On Jul 24, 2006, at 2:19 PM, David Jencks wrote:

On Jul 24, 2006, at 12:59 AM, Dain Sundstrom wrote:

One of the biggest problem with using the OpenEJB 2 containers in 3 is the extensive use of Geronimo's TransactionContextManager class to track transaction related data and to demarc transaction boundaries.

Exactly how is this a problem?

It means you can execute in a non geronimo environment. In general most libraries go directly to the transaction manager to demarcate transactions, and if that happens the transaction context manager stops working.

I have just committed the necessary changes to remove this dependency. We are now managing our own transaction data in the EjbTransactionContext object (note this is different from the 1 TransactionContext class), and transaction demarcation is handled by directly manipulating the transaction manager.

Maybe you could describe this a bit more. From this I'd guess you have moved any services provided by the geronimo transaction context into openejb. Since some of these were used by the connector framework I'm wondering how you expect openejb to work with the geronimo connector framework with this essential functionality missing. Are you planning to rewrite the geronimo connector stuff in openejb and have geronimo use it for web containers?

We're currently not using the Geronimo connector stuff in openejb 3. Openejb has had code since 0.x which can manage jdbc connections. As for what we do in the future, I'm guessing we will just use the jencks wrappers to work with the geronimo connector code.

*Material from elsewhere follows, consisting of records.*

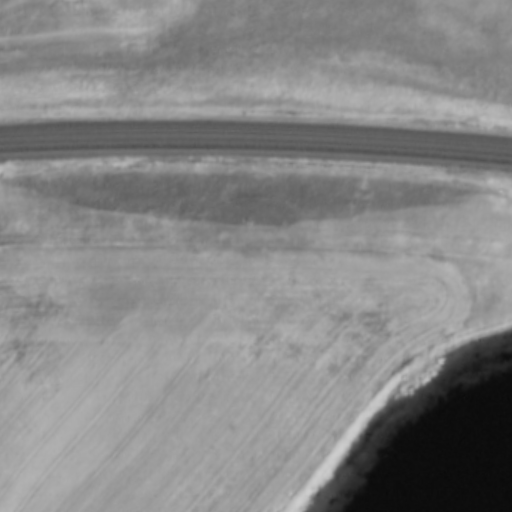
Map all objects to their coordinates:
railway: (256, 125)
railway: (256, 144)
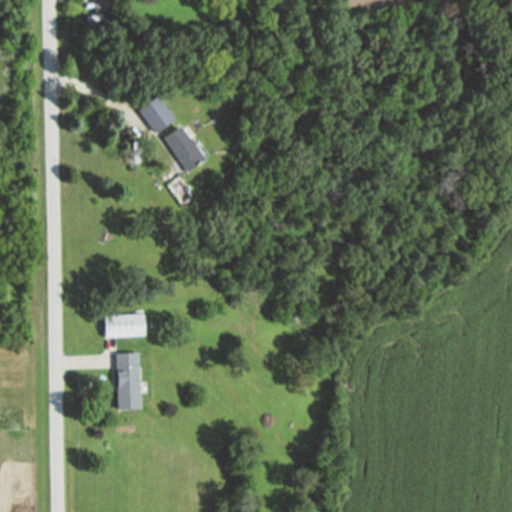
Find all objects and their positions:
building: (102, 5)
road: (92, 90)
building: (155, 113)
building: (181, 147)
building: (181, 148)
road: (55, 255)
building: (121, 324)
building: (124, 324)
road: (82, 360)
building: (125, 380)
building: (125, 380)
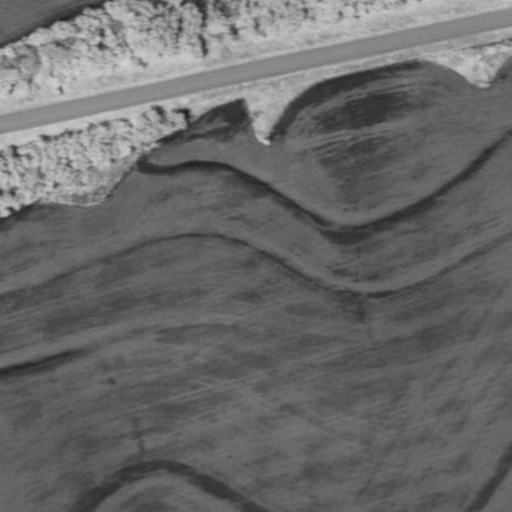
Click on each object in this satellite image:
crop: (40, 20)
road: (256, 71)
crop: (274, 314)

The idea behind the transaction context was to provide a central location to manage all the data associated with a transaction, and to make it flexible enough to use with any container. Are you saying that you think this is a bad idea? What design do you propose instead?

Ever since I started trying to use geronimo components outside of geronimo, I think this is a very bad design (and I was a big advocate of this design). The fundamental problem is that is you can't use code that uses the a transaction manager directly (all code except G does this) and G services that use TCM at the same time. The two get out of sync and then TCM throws exceptions.

As I mentioned in another email, I see two workable design alternatives:

1) wrap TCM in a TM and use that... this is the Jencks approach

2) remove TCM from G... the biggest user was openejb and after a quick inspection, the other user is connector. The connector code could be changed to manage it's own transaction state using concurrent map and tx synchronization callbacks just like openejb has done.

Both options have their benefits and drawbacks. I don't think this is a problem that needs to be solved today.

In particular, what is supposed to happen when a servlet starts a user tx and calls an ejb?

That one is easy. Any code can start a transaction and call an ejb. The EJB code simply checks transactionManager.getTransaction() and based on that it will decide to suspend and/or begin a new transaction.